%%

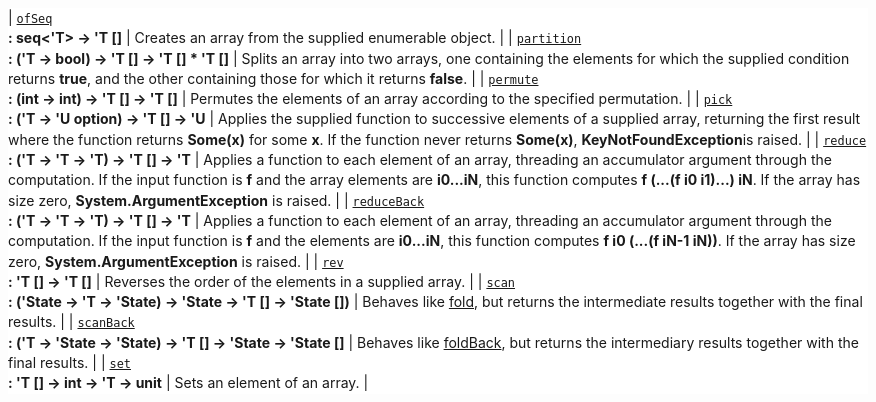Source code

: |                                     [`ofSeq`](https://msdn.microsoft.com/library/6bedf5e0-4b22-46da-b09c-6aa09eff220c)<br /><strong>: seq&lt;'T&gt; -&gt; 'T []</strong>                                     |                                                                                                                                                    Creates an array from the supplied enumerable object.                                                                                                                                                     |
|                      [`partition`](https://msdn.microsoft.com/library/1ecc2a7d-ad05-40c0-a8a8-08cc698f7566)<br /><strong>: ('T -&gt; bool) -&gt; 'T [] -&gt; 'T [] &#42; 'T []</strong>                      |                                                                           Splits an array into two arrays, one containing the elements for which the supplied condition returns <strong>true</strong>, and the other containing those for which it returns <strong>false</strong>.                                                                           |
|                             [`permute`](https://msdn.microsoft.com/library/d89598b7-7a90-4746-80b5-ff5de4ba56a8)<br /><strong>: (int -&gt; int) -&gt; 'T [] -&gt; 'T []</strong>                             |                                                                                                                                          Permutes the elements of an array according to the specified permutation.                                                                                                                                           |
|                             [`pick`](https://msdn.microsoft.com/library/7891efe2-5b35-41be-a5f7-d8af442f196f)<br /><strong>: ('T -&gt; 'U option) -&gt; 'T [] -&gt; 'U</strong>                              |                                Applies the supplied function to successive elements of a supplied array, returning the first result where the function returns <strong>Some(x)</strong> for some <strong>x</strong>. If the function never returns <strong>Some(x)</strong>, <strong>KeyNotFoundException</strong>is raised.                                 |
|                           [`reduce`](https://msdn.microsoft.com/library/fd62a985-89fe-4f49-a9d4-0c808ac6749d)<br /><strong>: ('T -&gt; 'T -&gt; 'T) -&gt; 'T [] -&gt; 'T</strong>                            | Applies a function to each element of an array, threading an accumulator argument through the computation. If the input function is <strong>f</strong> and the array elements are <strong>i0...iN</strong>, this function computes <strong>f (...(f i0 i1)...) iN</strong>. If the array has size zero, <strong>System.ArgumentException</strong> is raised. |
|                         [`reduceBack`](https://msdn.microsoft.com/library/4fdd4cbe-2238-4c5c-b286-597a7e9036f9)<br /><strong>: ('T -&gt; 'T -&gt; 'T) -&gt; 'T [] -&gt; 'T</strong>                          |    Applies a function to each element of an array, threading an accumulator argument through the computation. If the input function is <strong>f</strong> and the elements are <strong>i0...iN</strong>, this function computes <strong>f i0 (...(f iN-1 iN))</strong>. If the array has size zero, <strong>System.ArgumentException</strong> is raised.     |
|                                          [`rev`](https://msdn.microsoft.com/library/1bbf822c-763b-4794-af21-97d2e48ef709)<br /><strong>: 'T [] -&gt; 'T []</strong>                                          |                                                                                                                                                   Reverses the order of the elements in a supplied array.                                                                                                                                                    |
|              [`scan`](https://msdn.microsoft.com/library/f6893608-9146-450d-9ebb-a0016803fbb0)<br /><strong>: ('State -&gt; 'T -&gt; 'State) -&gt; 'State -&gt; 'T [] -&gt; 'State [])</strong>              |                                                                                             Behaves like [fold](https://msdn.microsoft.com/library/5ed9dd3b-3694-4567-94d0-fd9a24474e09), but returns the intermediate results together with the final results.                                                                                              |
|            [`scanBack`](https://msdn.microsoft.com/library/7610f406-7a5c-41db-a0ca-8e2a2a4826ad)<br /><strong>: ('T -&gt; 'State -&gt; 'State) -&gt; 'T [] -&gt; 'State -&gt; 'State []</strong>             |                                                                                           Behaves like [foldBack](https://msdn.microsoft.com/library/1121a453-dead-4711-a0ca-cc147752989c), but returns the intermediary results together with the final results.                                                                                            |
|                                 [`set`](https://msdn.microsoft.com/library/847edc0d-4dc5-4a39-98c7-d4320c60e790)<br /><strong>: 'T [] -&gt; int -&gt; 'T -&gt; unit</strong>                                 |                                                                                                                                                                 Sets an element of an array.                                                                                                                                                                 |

%%

*EXERCISE INSTRUCTIONS*
All of the material above should be set down again exactly, though not its pictures.

*ANSWER SECTION*
Source code

: |                                     [`ofSeq`](https://msdn.microsoft.com/library/6bedf5e0-4b22-46da-b09c-6aa09eff220c)<br /><strong>: seq&lt;'T&gt; -&gt; 'T []</strong>                                     |                                                                                                                                                    Creates an array from the supplied enumerable object.                                                                                                                                                     |
|                      [`partition`](https://msdn.microsoft.com/library/1ecc2a7d-ad05-40c0-a8a8-08cc698f7566)<br /><strong>: ('T -&gt; bool) -&gt; 'T [] -&gt; 'T [] &#42; 'T []</strong>                      |                                                                           Splits an array into two arrays, one containing the elements for which the supplied condition returns <strong>true</strong>, and the other containing those for which it returns <strong>false</strong>.                                                                           |
|                             [`permute`](https://msdn.microsoft.com/library/d89598b7-7a90-4746-80b5-ff5de4ba56a8)<br /><strong>: (int -&gt; int) -&gt; 'T [] -&gt; 'T []</strong>                             |                                                                                                                                          Permutes the elements of an array according to the specified permutation.                                                                                                                                           |
|                             [`pick`](https://msdn.microsoft.com/library/7891efe2-5b35-41be-a5f7-d8af442f196f)<br /><strong>: ('T -&gt; 'U option) -&gt; 'T [] -&gt; 'U</strong>                              |                                Applies the supplied function to successive elements of a supplied array, returning the first result where the function returns <strong>Some(x)</strong> for some <strong>x</strong>. If the function never returns <strong>Some(x)</strong>, <strong>KeyNotFoundException</strong>is raised.                                 |
|                           [`reduce`](https://msdn.microsoft.com/library/fd62a985-89fe-4f49-a9d4-0c808ac6749d)<br /><strong>: ('T -&gt; 'T -&gt; 'T) -&gt; 'T [] -&gt; 'T</strong>                            | Applies a function to each element of an array, threading an accumulator argument through the computation. If the input function is <strong>f</strong> and the array elements are <strong>i0...iN</strong>, this function computes <strong>f (...(f i0 i1)...) iN</strong>. If the array has size zero, <strong>System.ArgumentException</strong> is raised. |
|                         [`reduceBack`](https://msdn.microsoft.com/library/4fdd4cbe-2238-4c5c-b286-597a7e9036f9)<br /><strong>: ('T -&gt; 'T -&gt; 'T) -&gt; 'T [] -&gt; 'T</strong>                          |    Applies a function to each element of an array, threading an accumulator argument through the computation. If the input function is <strong>f</strong> and the elements are <strong>i0...iN</strong>, this function computes <strong>f i0 (...(f iN-1 iN))</strong>. If the array has size zero, <strong>System.ArgumentException</strong> is raised.     |
|                                          [`rev`](https://msdn.microsoft.com/library/1bbf822c-763b-4794-af21-97d2e48ef709)<br /><strong>: 'T [] -&gt; 'T []</strong>                                          |                                                                                                                                                   Reverses the order of the elements in a supplied array.                                                                                                                                                    |
|              [`scan`](https://msdn.microsoft.com/library/f6893608-9146-450d-9ebb-a0016803fbb0)<br /><strong>: ('State -&gt; 'T -&gt; 'State) -&gt; 'State -&gt; 'T [] -&gt; 'State [])</strong>              |                                                                                             Behaves like [fold](https://msdn.microsoft.com/library/5ed9dd3b-3694-4567-94d0-fd9a24474e09), but returns the intermediate results together with the final results.                                                                                              |
|            [`scanBack`](https://msdn.microsoft.com/library/7610f406-7a5c-41db-a0ca-8e2a2a4826ad)<br /><strong>: ('T -&gt; 'State -&gt; 'State) -&gt; 'T [] -&gt; 'State -&gt; 'State []</strong>             |                                                                                           Behaves like [foldBack](https://msdn.microsoft.com/library/1121a453-dead-4711-a0ca-cc147752989c), but returns the intermediary results together with the final results.                                                                                            |
|                                 [`set`](https://msdn.microsoft.com/library/847edc0d-4dc5-4a39-98c7-d4320c60e790)<br /><strong>: 'T [] -&gt; int -&gt; 'T -&gt; unit</strong>                                 |                                                                                                                                                                 Sets an element of an array.                                                                                                                                                                 |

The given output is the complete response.